その他、藁で作られた装飾を、御堂入口に飾りつける。これは松永さんと斉藤さんの、町民コンビが行う。
今年の秋の豊穣を祈る、祈祷祭なのだという。
「元々ここに祀られている行来姫は、里に養蚕と機織りの技術を伝えて下さった神様なのだけど、信仰が根付くに連れて、豊穣の祭も御前で行われるようになったのさ。まあね、この辺じゃ、何でも一緒くたにお祈りしちゃうからねえ。それこそ家畜の健康まで。ウチの神様は、ホント大変だと思うよ」
斉藤さんは、面白可笑しく、惜しみなく里の話しを聞かせてくれる。
「行来姫は、都からこの町へ逃げていらしたのですよね?」
谷川が、布を画鋲で止めながら、話を聞いている。
「1400年ほど前、時の天皇が暗殺されて、行来姫も、実の娘と一緒に命からがら逃げて来られた。元々は、先に逃げていた息子を探してここまで来たんだけど、見つからなくてね。そのうち、姫の故郷とよく似たこの里が気に入り、ここに留まり、この地に養蚕と機織りの技術を与えて下さった」
「行来姫は、息子には、会えなかったんですか?」
神事に使う盃を、一つずつ拭き清めながら、うさぎが問う。少し悲しげに、落ちるまつ毛の影が美しい。

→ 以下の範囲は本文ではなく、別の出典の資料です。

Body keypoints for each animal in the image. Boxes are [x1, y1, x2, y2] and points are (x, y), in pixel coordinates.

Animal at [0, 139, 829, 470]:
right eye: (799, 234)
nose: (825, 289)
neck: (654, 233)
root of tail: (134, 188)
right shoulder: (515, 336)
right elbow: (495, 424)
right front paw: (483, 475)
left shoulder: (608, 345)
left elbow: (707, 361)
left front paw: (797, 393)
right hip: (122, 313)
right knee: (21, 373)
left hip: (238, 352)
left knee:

「会えなかった。姫は最後、娘に死なれ、息子に会えぬ悲しみに打ちひしがれ、入水自殺しちゃうんだ。伝承では、息子は山形の方に逃げ延びて、長生きできたらしいけどね。行来姫様も、あっち側に行ってたら、無事息子に会えたのかもなあ」
「娘さんも、先に亡くしてしまうんですね」
「病気か、美貌を妬んだ里の娘に、騙されて死んだなんて、伝説もある。今となっては、真実はわからないけど、姫様が最後まで、子供達を思っていたのは、確かだねえ」
「行来姫が入水した池にも、御霊を安らげるように里人が作った、ちいちゃな祠があるよ。里人はみんな、行来姫に御恩を感じていたんだね」
行った事があるのだろう。七海が優し口調で語る。
「この地の行来姫信仰は厚い。御神体は、神社に納められ、その他にもお堂が、ここともう一箇所、町場の方に祀られている。隣町にも行来姫伝説があって、そちらにも立派な神社と、銅像が祀られているよ」
「すごい。大規模なんですね」
せっせと敷紙を切りながら、穂積は感心した様子で聞き入っていた。敷紙とは、お供物を置く際に敷く紙の事である。
「このお堂も、立派ですね。見た感じ、まだ新しいですよね?」
谷川が言うと、斉藤さんは「そう!」と、嬉しそうに答えた。まるで、この質問を、待っていたような雰囲気さえあった。